■ WHAT YOU NEED TO DO ■
Your job is to give again, exactly and with no additions, the lines in the records below from the one with "List each element's type, its" through the one with "For every layout", both included. Omit the pictures.

+++ RECORD EXCERPTS

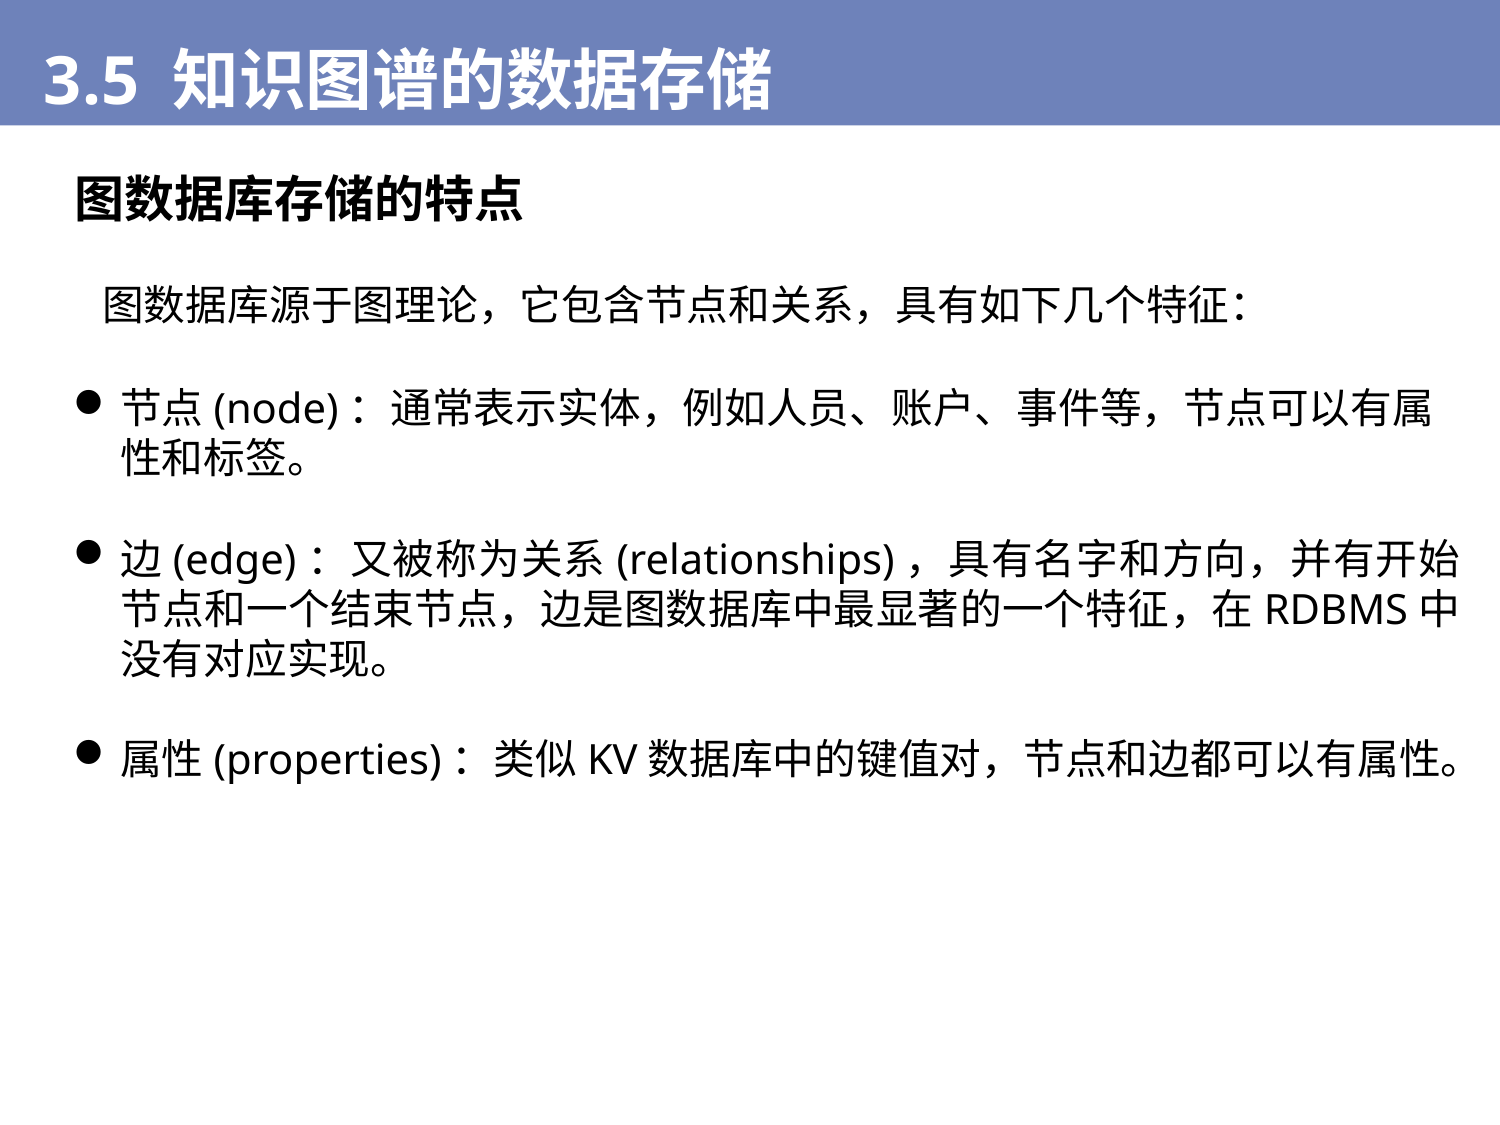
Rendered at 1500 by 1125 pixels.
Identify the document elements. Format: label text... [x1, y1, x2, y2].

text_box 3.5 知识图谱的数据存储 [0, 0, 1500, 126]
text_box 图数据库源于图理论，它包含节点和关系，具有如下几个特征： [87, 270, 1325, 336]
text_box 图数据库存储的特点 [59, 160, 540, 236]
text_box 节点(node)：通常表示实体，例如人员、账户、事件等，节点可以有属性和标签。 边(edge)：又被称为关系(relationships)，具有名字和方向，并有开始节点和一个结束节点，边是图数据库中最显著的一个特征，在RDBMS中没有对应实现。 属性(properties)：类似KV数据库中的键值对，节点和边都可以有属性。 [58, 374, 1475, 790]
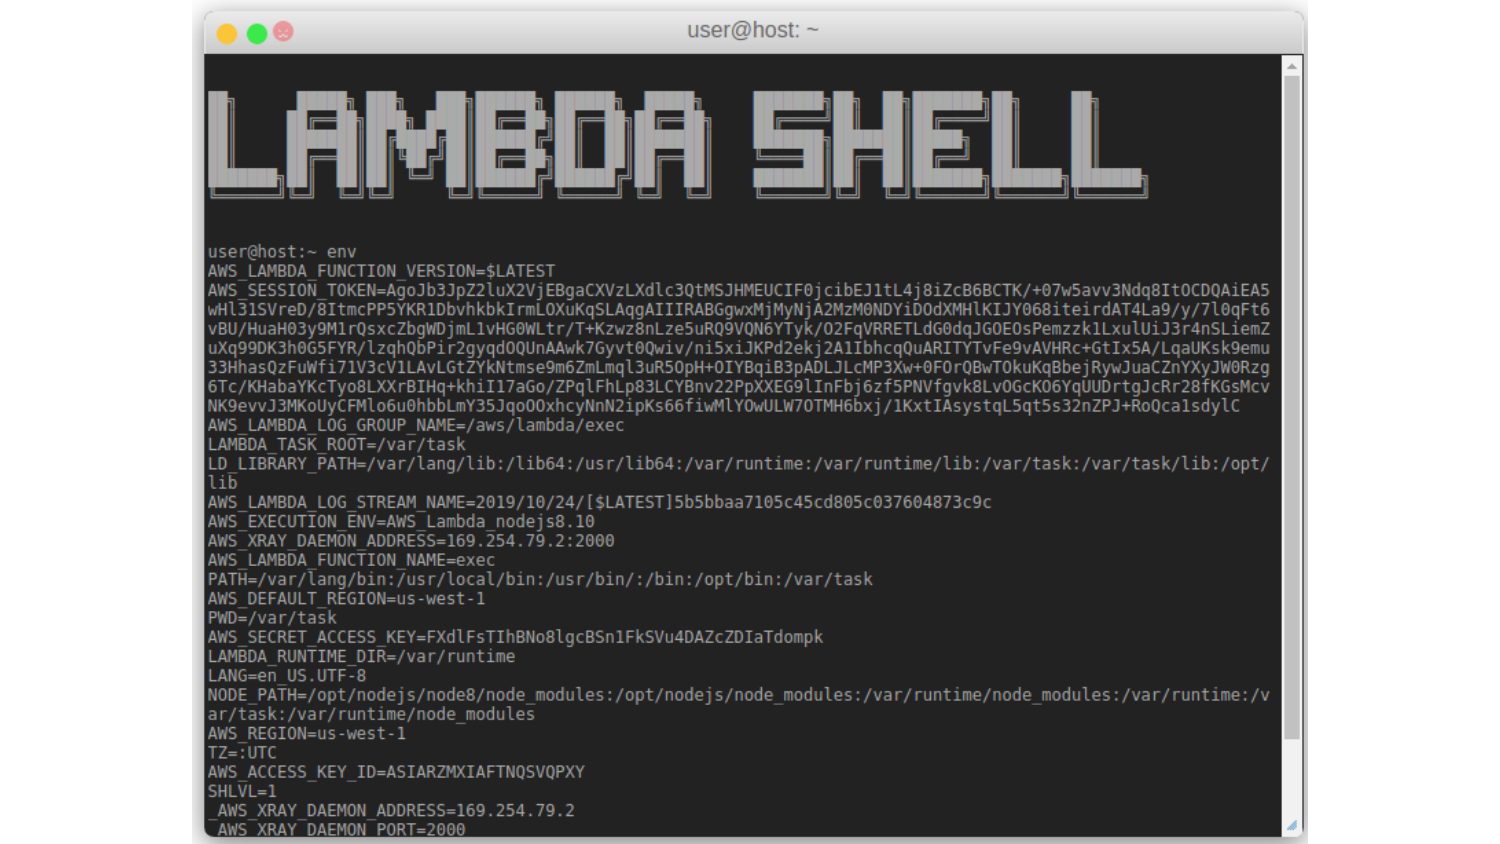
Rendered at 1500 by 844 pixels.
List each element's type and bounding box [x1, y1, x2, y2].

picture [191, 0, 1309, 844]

++++++
+++ RECORD EXCERPTS

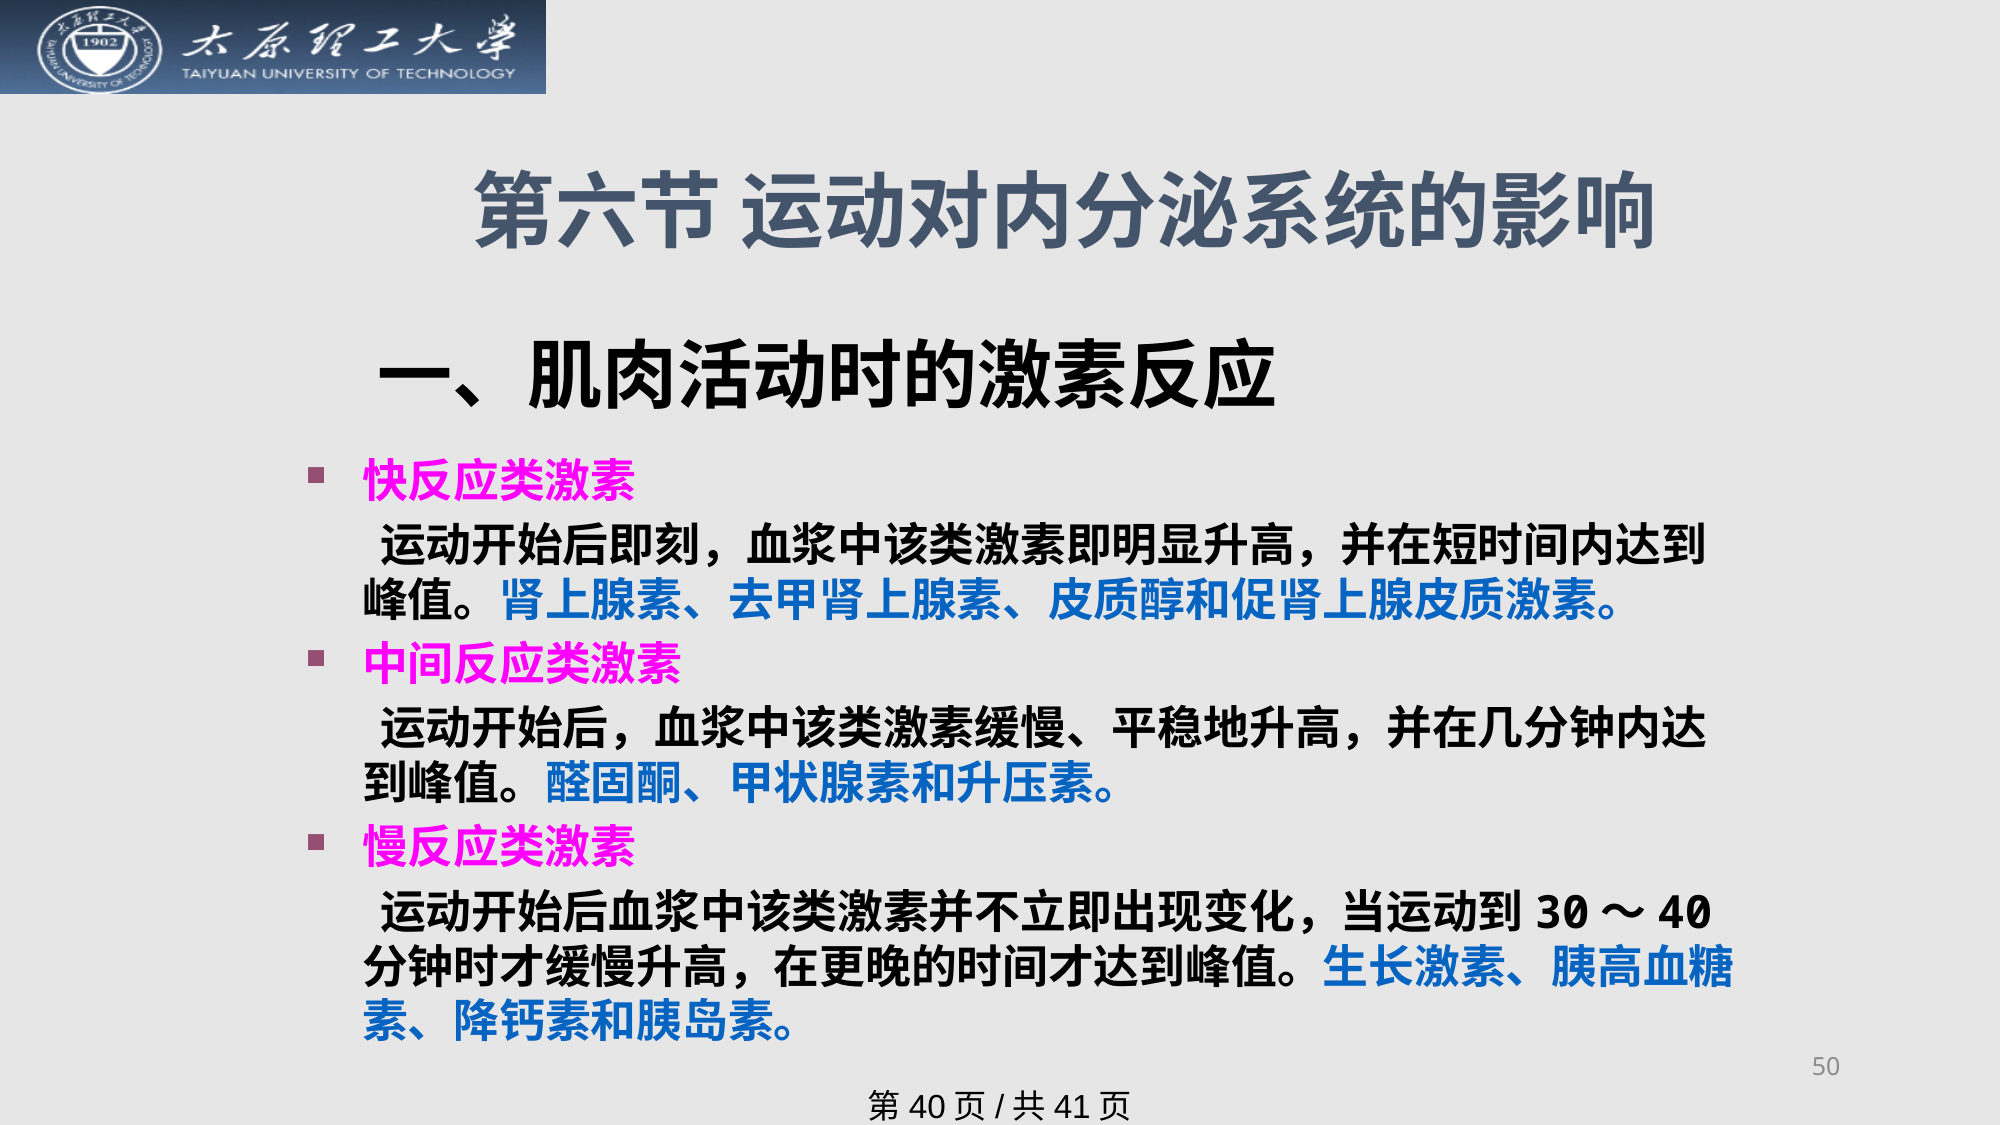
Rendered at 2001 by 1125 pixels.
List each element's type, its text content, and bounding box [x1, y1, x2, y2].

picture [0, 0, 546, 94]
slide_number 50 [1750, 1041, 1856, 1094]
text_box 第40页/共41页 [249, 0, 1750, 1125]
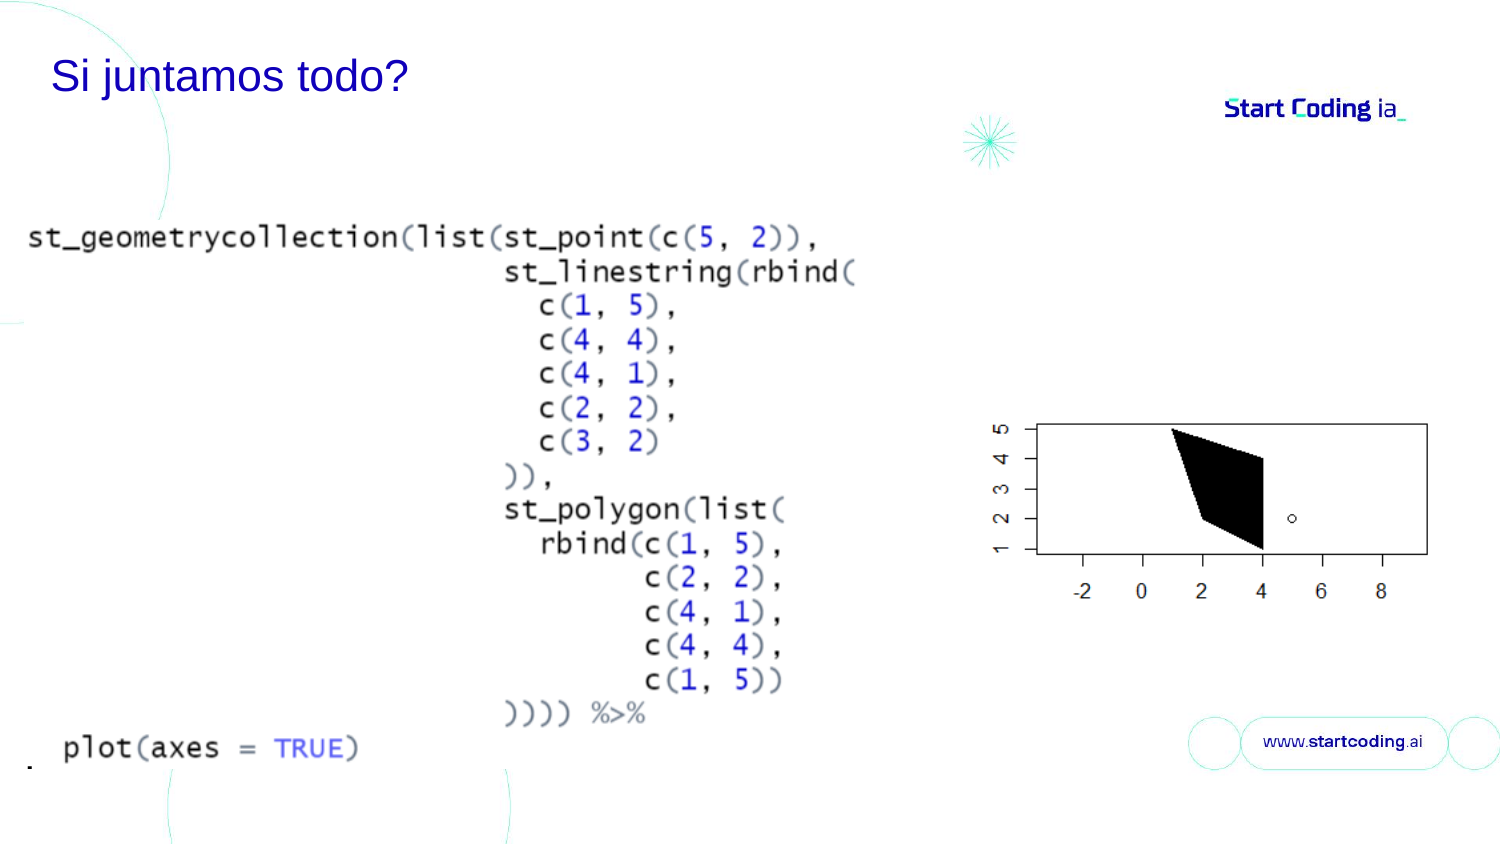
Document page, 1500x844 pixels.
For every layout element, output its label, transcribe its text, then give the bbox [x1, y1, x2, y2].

++++++

■ TASK RESULT ■
List each element's type, its text content, and bounding box [x1, y1, x2, y2].

picture [0, 0, 546, 94]
slide_number 50 [1750, 1041, 1856, 1094]
text_box 第40页/共41页 [249, 0, 1750, 1125]
Document page, 1500x844 pixels.
For every layout element, output its label, transcribe its text, then give the bbox [x1, y1, x2, y2].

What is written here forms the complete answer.